Passei grande parte da infância me sentido um peixe fora d’agua, experimentando uma quase constante sensação de não pertencimento até os meus 13 anos quando a arte me foi apresentada.
Foi ela que deu condições para eu ir me construindo e desconstruindo ao longo da vida; é claro, repleto de dúvidas e conflitos. Mas foi com ela que descobri a intensidade, inclusive nos prazeres que passaram a existir. Muitos anos depois, criar e desenvolver o projeto social  “Eu sou” não foi à toa. Não foi uma atitude heroica, como já quis acreditar, nem tão pouco altruísta. Penso que tudo começou por uma vontade de rever e tratar profundamente a minha própria identidade.
Parece frase pronta mas, aprendo muito com as crianças, os jovens e com a equipe. Me exigem praticar a pluralidade e não apenas acreditar nela. O projeto reúne ações que me permitem rever, refletir e interagir com a tal sensação de não pertencimento que experimentei na minha infância.

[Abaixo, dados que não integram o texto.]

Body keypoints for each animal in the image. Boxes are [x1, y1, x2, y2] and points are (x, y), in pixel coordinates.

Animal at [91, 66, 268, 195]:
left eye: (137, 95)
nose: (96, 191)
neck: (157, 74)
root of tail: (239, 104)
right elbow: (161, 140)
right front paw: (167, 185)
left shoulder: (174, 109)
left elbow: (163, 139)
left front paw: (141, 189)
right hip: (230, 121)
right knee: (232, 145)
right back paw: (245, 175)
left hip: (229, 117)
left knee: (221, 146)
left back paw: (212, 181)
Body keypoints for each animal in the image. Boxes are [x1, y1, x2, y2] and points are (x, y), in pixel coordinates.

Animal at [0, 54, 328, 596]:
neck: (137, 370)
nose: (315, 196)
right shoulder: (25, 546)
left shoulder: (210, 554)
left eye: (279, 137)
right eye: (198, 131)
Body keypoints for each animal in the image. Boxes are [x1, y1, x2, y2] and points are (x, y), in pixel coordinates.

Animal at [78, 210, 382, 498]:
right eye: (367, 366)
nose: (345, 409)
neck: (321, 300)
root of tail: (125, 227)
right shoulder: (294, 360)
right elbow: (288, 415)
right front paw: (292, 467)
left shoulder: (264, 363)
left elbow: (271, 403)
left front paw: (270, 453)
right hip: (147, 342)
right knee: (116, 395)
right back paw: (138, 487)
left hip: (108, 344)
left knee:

A verdade é que essa sensação, somada à falta de escolhas é muito comum também entre os jovens moradores de favelas. Dentro de suas comunidades existem dois espaços muito fortes que se apresentam como escolhas: a criminalidade ou a igreja.
As favelas desenvolvem uma cultura própria bastante importante, mas que acaba produzindo uma estética restrita, cerceada pelos muros sociais. É essa estética que passa a ser identificadora de uma massa de pessoas que vive nessa condição. Não há verdadeiramente individualidade. A favela em si é a grande mãe que concentra a identificação.
Percebe-se que, quando essas crianças e jovens incentivadas pelo contato com a universalidade da arte, atravessam o muros que separam a sociedade marginal da sociedade formal, entram em contato com a pluralidade estética.
Na questão da estética, por mais que não haja condutas discriminadoras por parte da equipe de profissionais, muitas vezes, os próprios alunos, contaminados por essa “nova estética” desenvolvida, passam a apresentar uma espécie de desprezo por suas origens. Outros, abandonam o projeto como se quisessem apagar a própria sensibilidade. Possivelmente prevêem as mudanças que podem ocorrer em suas vidas.
As duas possibilidades são na verdade muito perigosas. Por isso  surgiu um segundo movimento dentro do projeto. Criamos uma série de atividades artísticas baseadas fundamentalmente em dois conteúdos:
1- Diferenças entre um olhar extraordinário e um olhar ordinário.
2- O poder que pode ter um recorte de qualquer coisa, quando este é descontextualizado.
Depois de uma série de propostas baseadas nesses conteúdos, pedimos que cada um, munido de seu olhar ampliado, recortasse fotograficamente uma imagem de sua comunidade. Os resultados foram surpreendentes.
 “O Muro” é na verdade constituído por esses recortes. Um muro vazado pela sensibilidade de muitos olhares. É o resultado da intervenção da arte na vida desses jovens. Traz dentro dele a oportunidade de reavaliação da força que pode ter o olhar, como ferramenta que pode promover libertação e consequentemente crescimento.
Todos nós, da favela ou do asfalto, vivemos na verdade entre estéticas aprisionadas. Somos regidos por um poder maior que nos dita o que devemos aplaudir ou rejeitar. Tudo para pertencermos a algum meio social.